Mais, paradoxe syrien, plus le raïs est nu, plus il engrange de soutien diplomatique. Fin juin, quand Vladimir Poutine évoquait l'idée d'une coalition élargie contre le «terrorisme» en Syrie, même le chef de la diplomatie syrienne était sceptique. Il faudrait un «grand miracle», avait répondu Walid Mouallem. Trois mois plus tard, c'est plus de la moitié du chemin qu'a accompli le président russe, même si sa proposition de coalition contre le groupe Etat islamique n'est pas encore acceptée.

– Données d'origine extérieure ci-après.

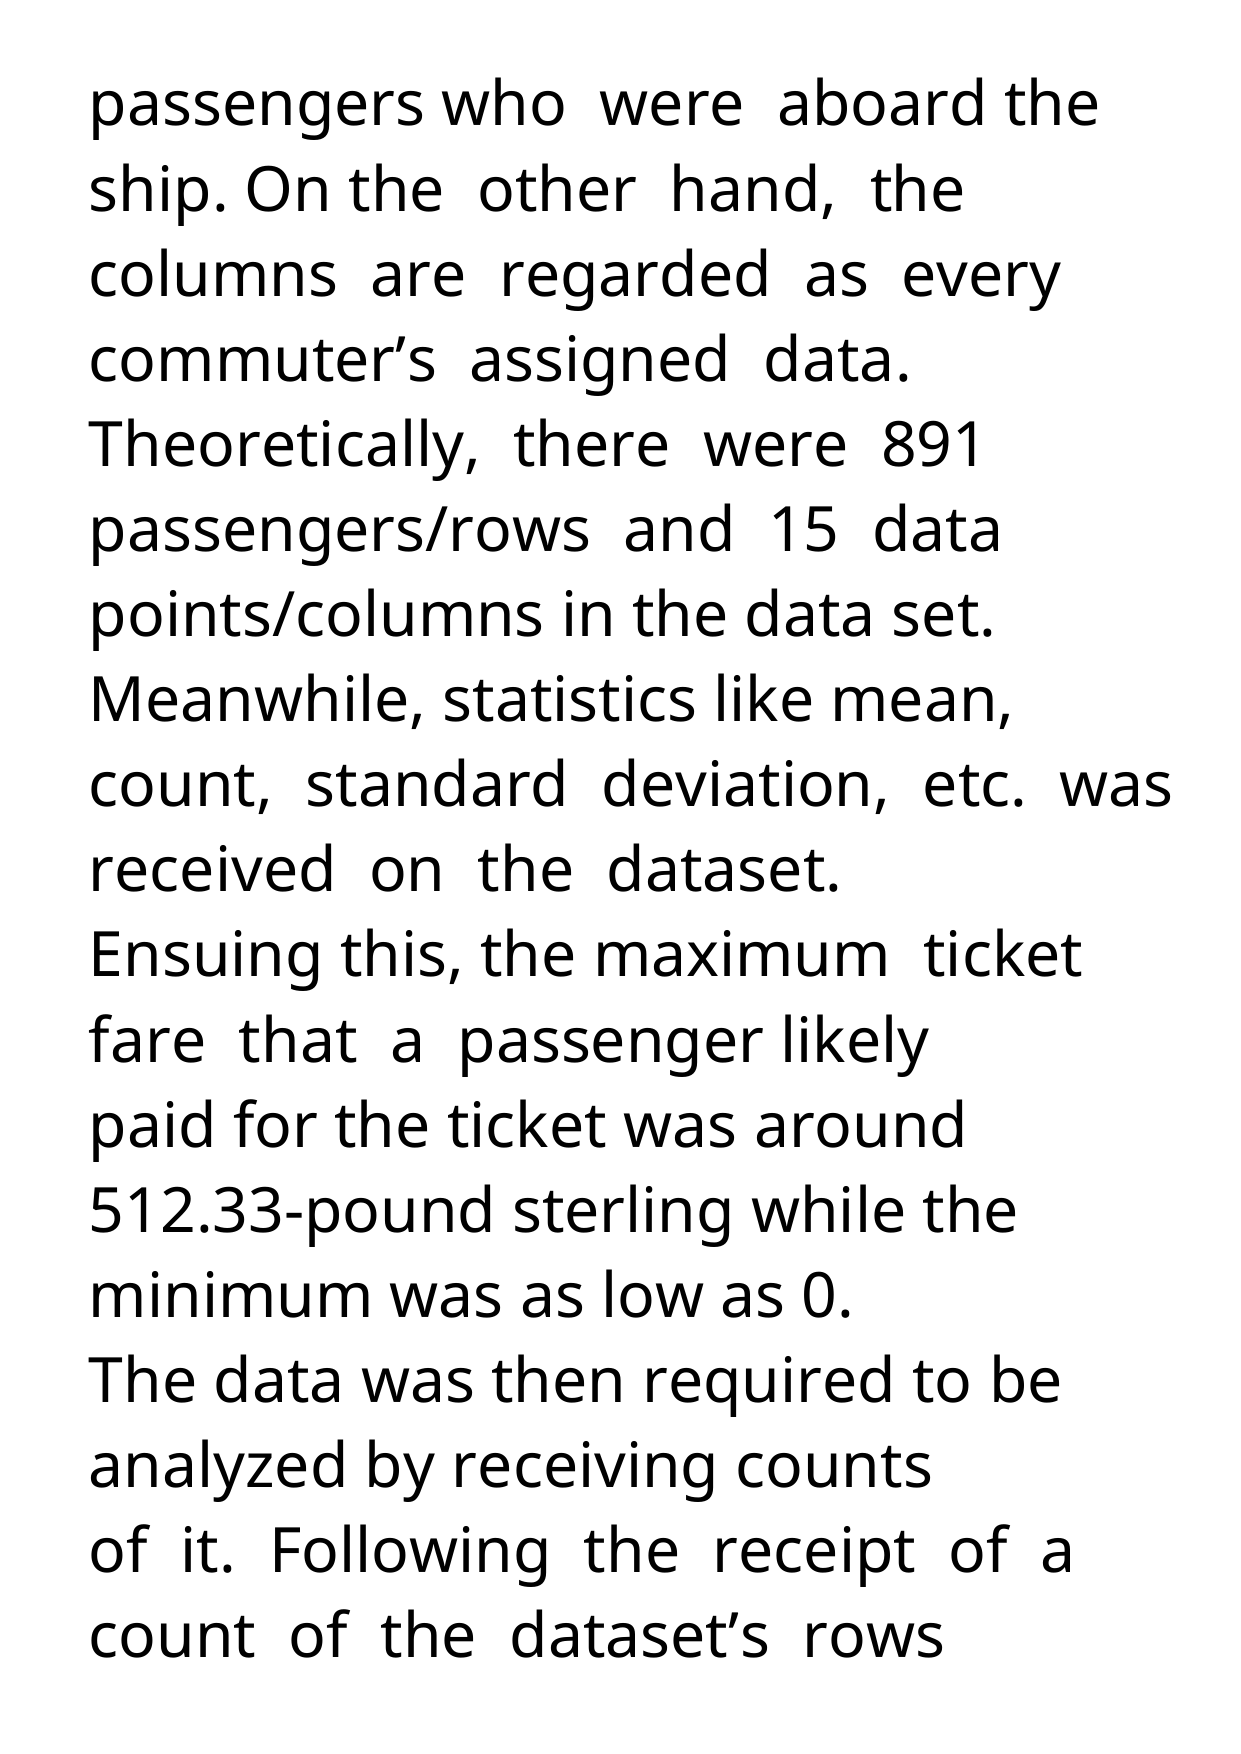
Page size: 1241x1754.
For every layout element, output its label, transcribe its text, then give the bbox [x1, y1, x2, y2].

text minimum was as low as 0. [89, 1251, 1181, 1336]
text points/columns in the data set. Meanwhile, statistics like mean, [89, 570, 1181, 740]
text paid for the ticket was around 512.33-pound sterling while the [89, 1080, 1181, 1251]
text The data was then required to be analyzed by receiving counts [89, 1336, 1181, 1506]
text Theoretically, there were 891 passengers/rows and 15 data [89, 399, 1181, 570]
text columns are regarded as every commuter’s assigned data. [89, 229, 1181, 399]
text of it. Following the receipt of a count of the dataset’s rows [89, 1506, 1181, 1676]
text Ensuing this, the maximum ticket fare that a passenger likely [89, 910, 1181, 1080]
text passengers who were aboard the ship. On the other hand, the [89, 59, 1181, 229]
text count, standard deviation, etc. was received on the dataset. [89, 740, 1181, 910]
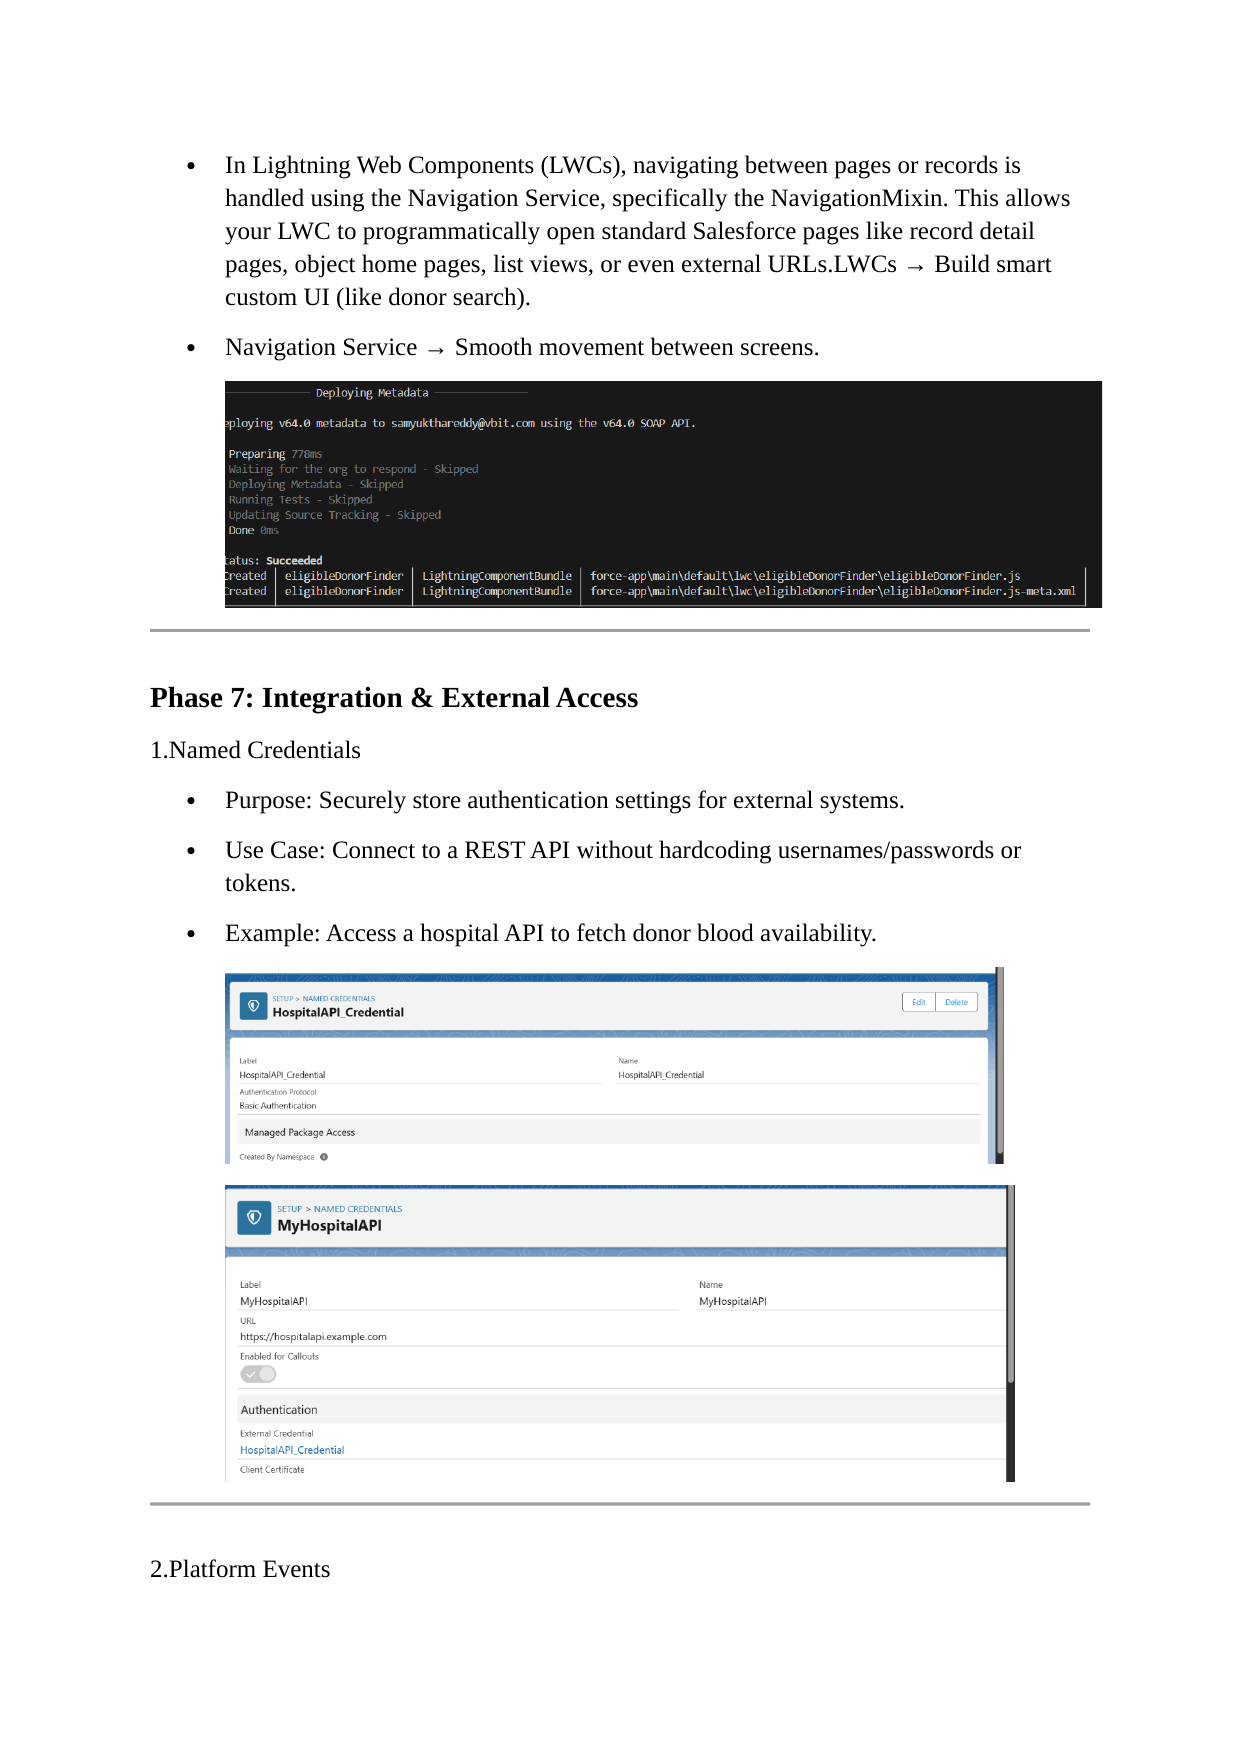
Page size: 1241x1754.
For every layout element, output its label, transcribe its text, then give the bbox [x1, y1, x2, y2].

text Phase 7: Integration & External Access [150, 680, 1090, 714]
list Example: Access a hospital API to fetch donor blood availability. [187, 918, 1090, 946]
list In Lightning Web Components (LWCs), navigating between pages or records is handled using the Navigation Service, specifically the NavigationMixin. This allows your LWC to programmatically open standard Salesforce pages like record detail pages, object home pages, list views, or even external URLs.LWCs → Build smart custom UI (like donor search). [187, 150, 1090, 311]
picture [225, 967, 1004, 1164]
list Use Case: Connect to a REST API without hardcoding usernames/passwords or tokens. [187, 835, 1090, 897]
list Navigation Service → Smooth movement between screens. [187, 332, 1090, 361]
list Purpose: Securely store authentication settings for external systems. [187, 785, 1090, 814]
picture [225, 1185, 1015, 1482]
text 2.Platform Events [150, 1554, 1090, 1583]
picture [225, 381, 1103, 608]
text 1.Named Credentials [150, 736, 1090, 764]
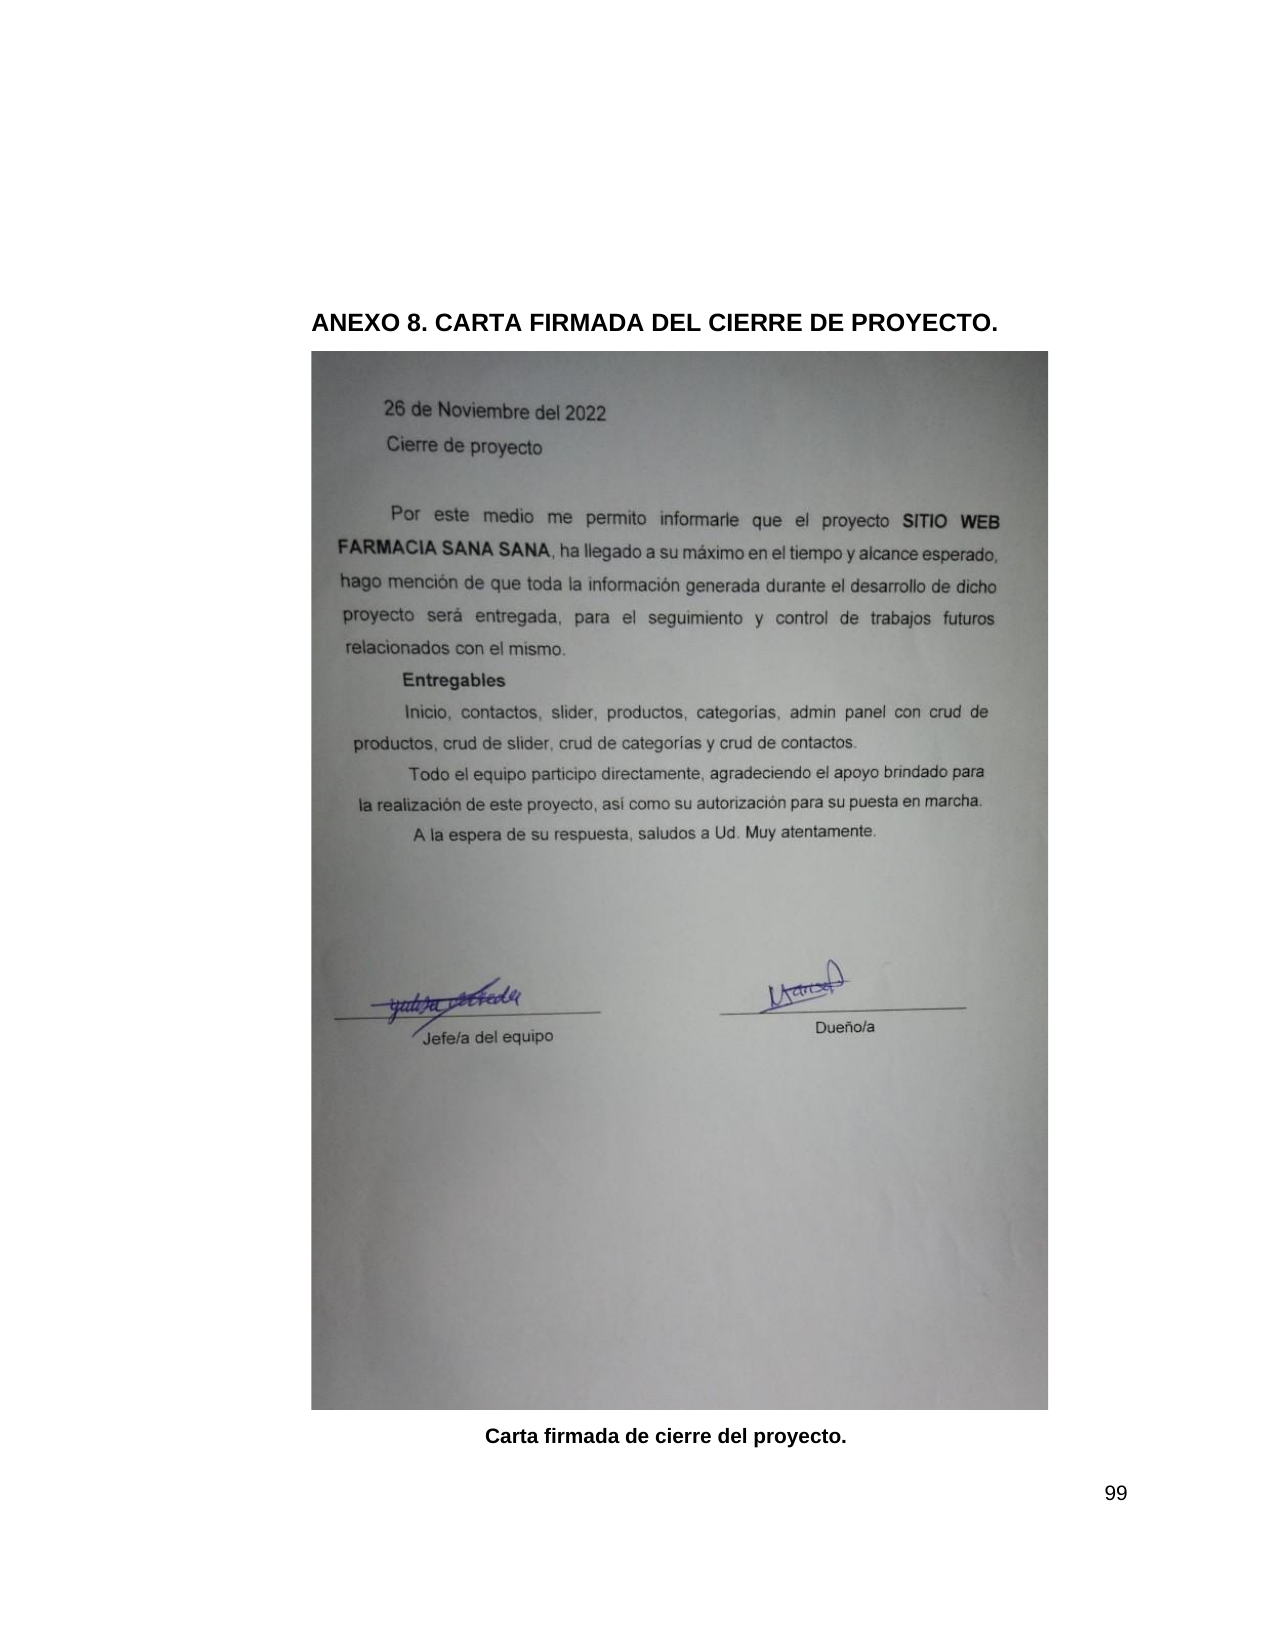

Péril islamiste. Force est donc de constater que s'il a échoué militairement, il a gagné diplomatiquement. Désormais, Washington, Londres, Berlin, et depuis peu Paris, ne posent plus désormais son départ immédiat comme prélable à toute négociation. C'est donc sa stratégie qui a fini par payer. Elle a consisté depuis le début de la «révolution syrienne» à faire passer toute l'opposition pour des «terroristes» et des «jihadistes». Ce n'était pas vrai en mars 2011 et elle pouvait même sembler ridicule. Ce cynisme absolu s'est finalement révélé payant puisque au moins la moitié du pays est tombée entre les mains de l'Etat islamique, du Front al-Nusra (la branche syrienne d'Al-Qaeda) ou d'autres formations islamistes. Et c'est bien la peur de ce péril islamiste qui a commencé a modifier la donne diplomatique au profit d'un régime qu'Obama voulut même un temps frapper après son emploi des armes chimiques.

Reste que sur le terrain, la montée en puissance du soutien russe n’est pas à même de changer la donne face à une opposition armée toujours plus nombreuse - grâce aux jihadistes -, toujours mieux armée - grâce au soutien des puissances sunnites voisines - et toujours plus motivée - grâce à ses victoires militaires.